Text under study:
# Newbie Need Advice on Receiver



## rread (Dec 13, 2013)

First of all Good Day to all of you,

after looking a lot i joined this forum in the hope to get some advice on a receiver i am interested in adquiring to setup in my room.

First allow me to explain a little bit of my setup,

i got a 180sqft room, with this


Toshiba 40' LED TV Model 40SL412U
Sony PS3
Nintendo Wii
XBox 360
Cable Box
LG ht356sd Home Theather

I am have them all setup directly to the TV and the audio comes from the TV Via RCA Cable to the LG ht356sd,
this setup is functional, and has been working for me for about 1 year.
The problem i have now is that the Audio Volume From the LG ht356sd, is bad, it almost the same as the TV alone, so i am in desperate need to improve on this. 

So i am planing in buying a new AV Reciever, the problem is i got a limit of us$200 to spend on the reciever, this because of taxes in my country, if y buy anthing above us$200 i have to pay around 50% Taxes, to bring it.

So far i have been looking and have found these 3 options,


Pioneer VSX-523
Onkyo TX-SR313 5.1
Sony STR-DH540 5.2

I would apreciate any help and advice you guys can give me on this, and also i am willing to look at other recomendations.


----------



## vidiot33 (Dec 12, 2013)

Hi: I've used Pioneer in the past with good results, don't have firsthand experience with Sony, but from what I've heard from others, it wouldn't be my first choice. I'd compare the feature set between the Pioneer and the Onkyo and decide that way. Hope this helps and best of luck!


----------



## rab-byte (Feb 1, 2011)

You say audio comes from the LG via stereo audio. Have you checked to see if the audio out is variable or fixed from the TV?

Complete the following:
1 > Transcribe the receiver advice thread from "I would apreciate" down to "best of luck!".
2 > Write the next part of the receiver advice thread, picking up after its final line.

Data for analysis:
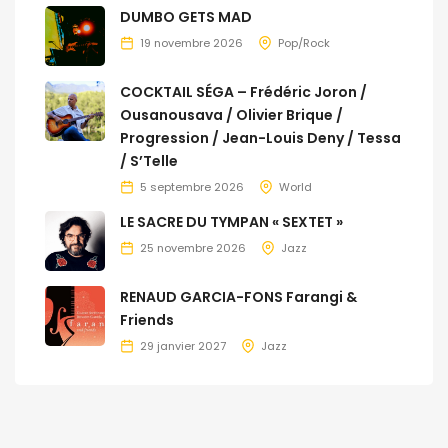
DUMBO GETS MAD
19 novembre 2026
Pop/Rock
COCKTAIL SÉGA – Frédéric Joron /
Ousanousava / Olivier Brique /
Progression / Jean-Louis Deny / Tessa
/ S’Telle
5 septembre 2026
World
LE SACRE DU TYMPAN « SEXTET »
25 novembre 2026
Jazz
RENAUD GARCIA-FONS Farangi &
Friends
29 janvier 2027
Jazz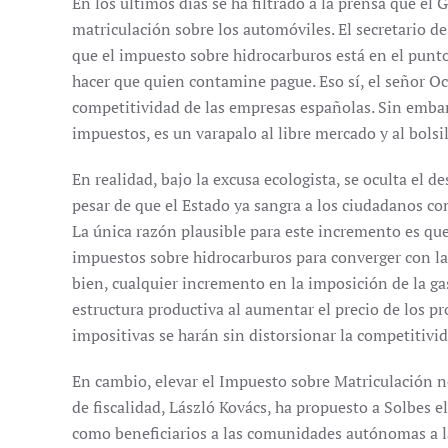
En los últimos días se ha filtrado a la prensa que e
matriculación sobre los automóviles. El secretario 
que el impuesto sobre hidrocarburos está en el punto
hacer que quien contamine pague. Eso sí, el señor O
competitividad de las empresas españolas. Sin embar
impuestos, es un varapalo al libre mercado y al bolsi
En realidad, bajo la excusa ecologista, se oculta el d
pesar de que el Estado ya sangra a los ciudadanos con
La única razón plausible para este incremento es qu
impuestos sobre hidrocarburos para converger con la
bien, cualquier incremento en la imposición de la ga
estructura productiva al aumentar el precio de los pr
impositivas se harán sin distorsionar la competitivid
En cambio, elevar el Impuesto sobre Matriculación 
de fiscalidad, László Kovács, ha propuesto a Solbes e
como beneficiarios a las comunidades autónomas a las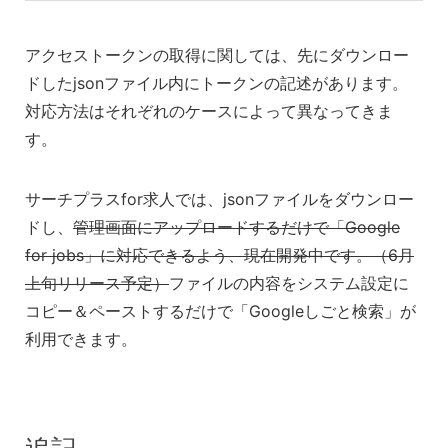
アクセストークンの取得に関しては、先にダウンロー
ドしたjsonファイル内にトークンの記述があります。
対応方法はそれぞれのケースによって異なってきま
す。
サーチプラスfor求人では、jsonファイルをダウンロー
ドし、
管理画面にアップロードするだけで「Google
for jobs」に対応できるよう、現在開発中です。（6月
上旬リリース予定）
ファイルの内容をシステム設定に
コピー＆ペーストするだけで「Googleしごと検索」が
利用できます。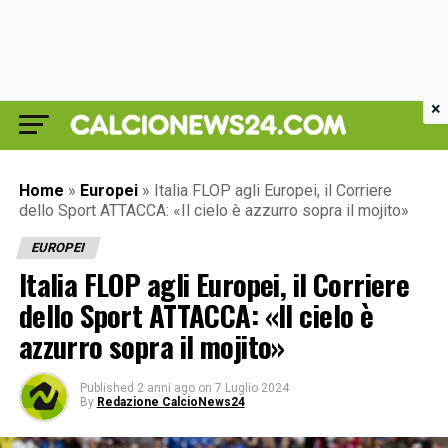
×
Home
»
Europei
»
Italia FLOP agli Europei, il Corriere
dello Sport ATTACCA: «Il cielo è azzurro sopra il mojito»
EUROPEI
Italia FLOP agli Europei, il Corriere
dello Sport ATTACCA: «Il cielo è
azzurro sopra il mojito»
Published
2 anni ago
on
7 Luglio 2024
By
Redazione CalcioNews24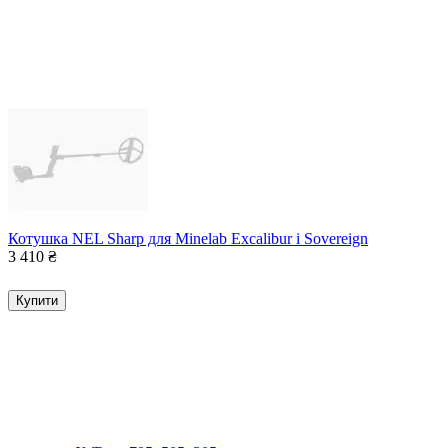
Котушка NEL Sharp для Minelab Excalibur і Sovereign
3 410
₴
Купити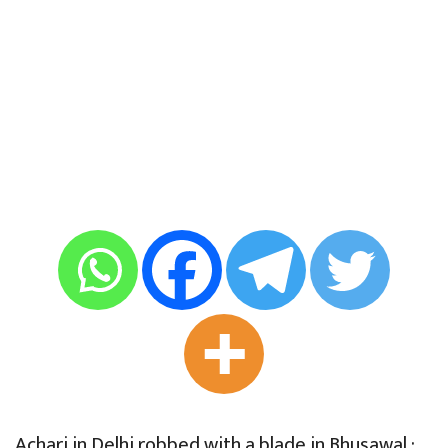
Achari in Delhi robbed with a blade in Bhusawal :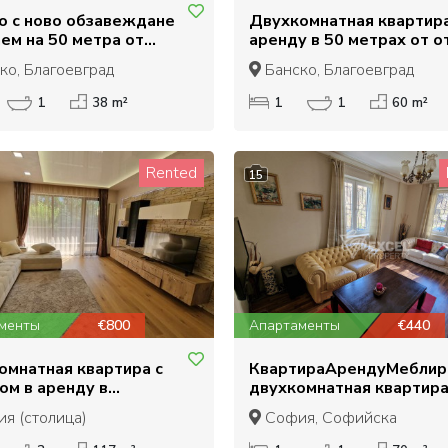
о с ново обзавеждане
Двухкомнатная квартира
ем на 50 метра от
аренду в 50 метрах от о
 Bar & Dinner, Банско
Кемпински в Банско
ко, Благоевград
Банско, Благоевград
1
38 m²
1
1
60 m²
Rented
15
менты
€800
Апартаменты
€440
омнатная квартира с
КвартираАрендуМеблир
ом в аренду в
двухкомнатная квартира
ксе Макси, кв.
самом центре Лозенца,
я (столица)
София, Софийска
а, София
улица Вишнёва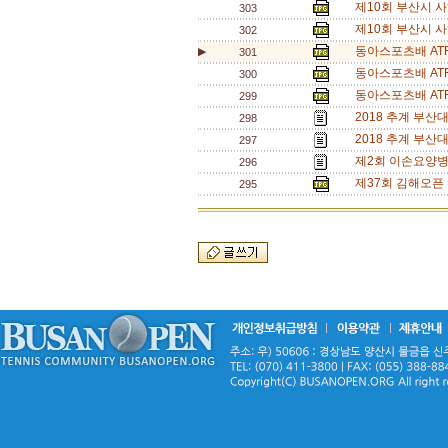
제10회 부산시 
303
제10회 부산시 
302
동아스포츠배 AT
▶
301
동아스포츠배 AT
300
동아스포츠배 AT
299
2018 추계 부산
298
2018 추계 부산
297
제2회 이손요양병
296
제37회 김해오픈 
295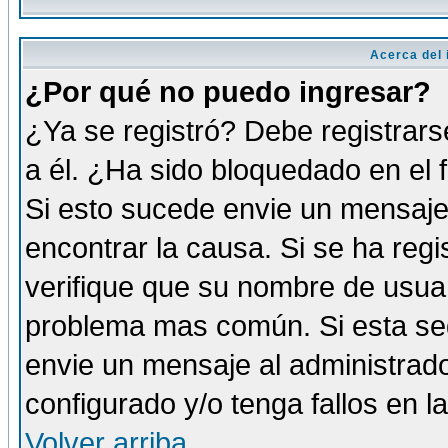
Acerca del i
¿Por qué no puedo ingresar?
¿Ya se registró? Debe registrars
a él. ¿Ha sido bloquedado en el 
Si esto sucede envie un mensaje 
encontrar la causa. Si se ha reg
verifique que su nombre de usuar
problema mas común. Si esta seg
envie un mensaje al administrador
configurado y/o tenga fallos en 
Volver arriba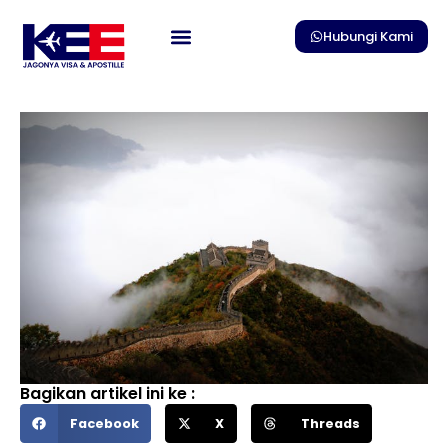
Skip
to
Hubungi Kami
content
Bagikan artikel ini ke :
Facebook
X
Threads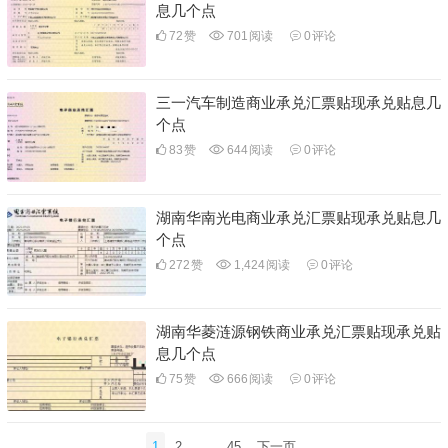
息几个点
72
赞
701
阅读
0
评论
三一汽车制造商业承兑汇票贴现承兑贴息几
个点
83
赞
644
阅读
0
评论
湖南华南光电商业承兑汇票贴现承兑贴息几
个点
272
赞
1,424
阅读
0
评论
湖南华菱涟源钢铁商业承兑汇票贴现承兑贴
息几个点
75
赞
666
阅读
0
评论
文
1
2
…
45
下一页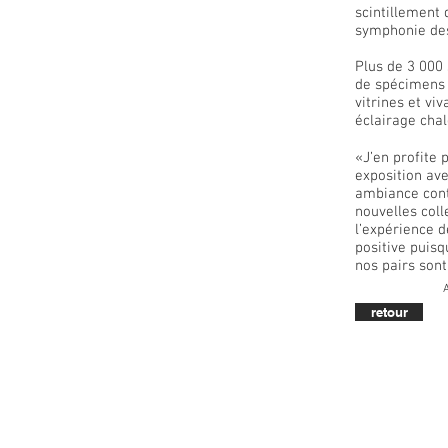
scintillement d
symphonie des
Plus de 3 000
de spécimens 
vitrines et vi
éclairage cha
«J’en profite 
exposition ave
ambiance cont
nouvelles coll
l’expérience d
positive puis
nos pairs sont
retour
n, design, exposition, muséographie, scénographie, design de signalisation, 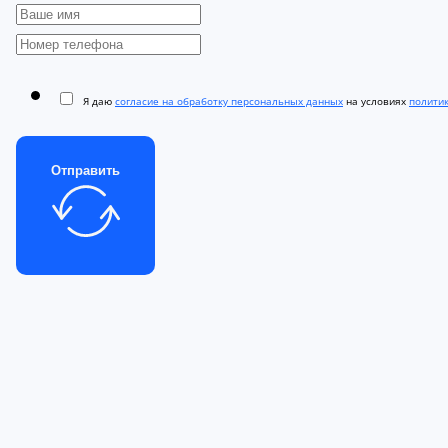
Я даю
согласие на обработку персональных данных
на условиях
полити
Отправить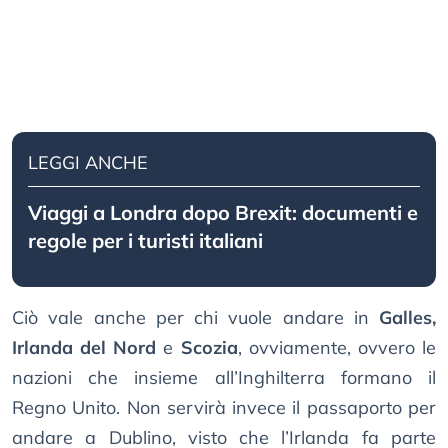
LEGGI ANCHE
Viaggi a Londra dopo Brexit: documenti e
regole per i turisti italiani
Ciò vale anche per chi vuole andare in
Galles,
Irlanda del Nord
e
Scozia
, ovviamente, ovvero le
nazioni che insieme all’Inghilterra formano il
Regno Unito. Non servirà invece il passaporto per
andare a Dublino, visto che l’Irlanda fa parte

Task-by-task answers:
1 >
I would apreciate any help and advice you guys can give me on this, and also i am willing to look at other recomendations.


----------



## vidiot33 (Dec 12, 2013)

Hi: I've used Pioneer in the past with good results, don't have firsthand experience with Sony, but from what I've heard from others, it wouldn't be my first choice. I'd compare the feature set between the Pioneer and the Onkyo and decide that way. Hope this helps and best of luck!

2 >
If you can set it, then set it to fixed and turn the TV speakers off. If it's variable then turn the TC speakers off and turn the tv volume higher. This may address your issue till you get a new AVR. 

Just a heads up for you, most new AVRs won't work with your subwoofer; I'm assuming its a passive woofer. 

Onkyo, Denon, and Yamaha sell HTiB (home theater in a box) units that come with speakers and receiver. $200USD is a little low price but you'll probably find something refurbished that will fill your needs. 

Good luck!


----------



## rread (Dec 13, 2013)

I really dont need the speakers, i got the speakers covered, i want is a reciever, to replace the lg one i have.
Cause even at full volume it does not even cover the room


----------



## 100pr00f (Dec 16, 2013)

that could be a speaker problem too

I only have experience in The Pioneer department and The one I own works great. But for me the set up is hard to get use to at first.

In time I will upgrade to Denon for the ease of set up, more power and options 

With the choices you have I would go Pioneer as it outputs more power

but personally with the same price range i would go Denon AVR-E200 A (I cant post links yet)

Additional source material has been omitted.